Because dyslexia is rooted in brain development rather than reading instruction, early signs show up well before a child opens a book. Children with a family history of dyslexia who later receive a diagnosis typically show no vocabulary differences at 30 months compared to peers. But by 36 to 42 months, differences in vocabulary and sentence structure begin to emerge. By age 5, gaps in letter knowledge, phonological awareness, and expressive vocabulary become more apparent.
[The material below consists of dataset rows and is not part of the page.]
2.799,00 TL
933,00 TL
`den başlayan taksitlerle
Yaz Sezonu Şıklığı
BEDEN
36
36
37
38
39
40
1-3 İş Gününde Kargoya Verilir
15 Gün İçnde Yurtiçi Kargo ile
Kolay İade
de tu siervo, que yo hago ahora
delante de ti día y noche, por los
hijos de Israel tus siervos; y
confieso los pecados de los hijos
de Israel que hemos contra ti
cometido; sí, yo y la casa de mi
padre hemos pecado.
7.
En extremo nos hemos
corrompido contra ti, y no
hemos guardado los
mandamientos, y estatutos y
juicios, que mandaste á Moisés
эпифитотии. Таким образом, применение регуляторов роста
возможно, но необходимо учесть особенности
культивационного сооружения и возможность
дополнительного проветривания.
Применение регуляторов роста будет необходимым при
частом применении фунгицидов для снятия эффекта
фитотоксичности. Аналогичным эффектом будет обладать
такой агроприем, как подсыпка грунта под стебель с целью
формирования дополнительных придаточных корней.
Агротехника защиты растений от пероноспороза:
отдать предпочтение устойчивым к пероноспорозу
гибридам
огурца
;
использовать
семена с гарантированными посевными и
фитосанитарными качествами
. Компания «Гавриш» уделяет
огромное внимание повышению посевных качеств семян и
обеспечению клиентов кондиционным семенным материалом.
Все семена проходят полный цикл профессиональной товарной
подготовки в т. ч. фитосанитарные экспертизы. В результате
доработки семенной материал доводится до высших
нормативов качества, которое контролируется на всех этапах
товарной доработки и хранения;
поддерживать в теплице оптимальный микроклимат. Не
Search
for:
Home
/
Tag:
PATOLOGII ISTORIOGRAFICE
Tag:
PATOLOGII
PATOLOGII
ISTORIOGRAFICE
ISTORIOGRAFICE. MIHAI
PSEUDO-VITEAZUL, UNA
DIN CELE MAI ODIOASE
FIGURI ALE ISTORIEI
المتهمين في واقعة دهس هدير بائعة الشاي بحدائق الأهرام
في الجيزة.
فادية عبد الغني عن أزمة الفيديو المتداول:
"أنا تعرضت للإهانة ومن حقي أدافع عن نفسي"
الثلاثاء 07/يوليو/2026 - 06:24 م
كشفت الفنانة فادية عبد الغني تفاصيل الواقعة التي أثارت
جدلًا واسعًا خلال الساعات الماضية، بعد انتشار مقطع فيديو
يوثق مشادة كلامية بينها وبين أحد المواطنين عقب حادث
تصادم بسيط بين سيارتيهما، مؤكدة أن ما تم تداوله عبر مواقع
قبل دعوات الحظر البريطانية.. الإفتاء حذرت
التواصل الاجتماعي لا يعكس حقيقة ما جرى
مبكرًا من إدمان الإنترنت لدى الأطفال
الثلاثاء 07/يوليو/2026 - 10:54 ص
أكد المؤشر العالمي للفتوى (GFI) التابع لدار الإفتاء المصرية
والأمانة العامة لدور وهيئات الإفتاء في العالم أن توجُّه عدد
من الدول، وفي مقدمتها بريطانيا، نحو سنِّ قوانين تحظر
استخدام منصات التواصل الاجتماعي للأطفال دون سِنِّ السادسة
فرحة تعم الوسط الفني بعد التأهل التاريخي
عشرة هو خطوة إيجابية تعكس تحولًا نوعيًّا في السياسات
Brain imaging confirms these early differences. Children who later develop dyslexia already show reduced white matter integrity in the arcuate fasciculus before formal reading instruction begins. This means the neural infrastructure for reading is already developing differently before the child encounters the task that will reveal the difficulty.

Who Gets Dyslexia

Prevalence studies consistently place the rate at around 10% of the population. Boys are diagnosed more than twice as often as girls. A 2024 study of elementary students found dyslexia in about 14.5% of boys compared to 6% of girls, with boys showing 2.66 times the odds even after adjusting for other variables. Whether this reflects a true biological difference or partially reflects referral bias (boys with reading difficulties may be flagged more often due to behavioral differences) remains an active question.

Dyslexia is now classified as a neurodevelopmental disorder in major diagnostic systems, grouped alongside ADHD and autism. This classification reflects the current understanding that it originates in brain development rather than in educational experience, and that it persists across the lifespan even when reading skills improve with intervention.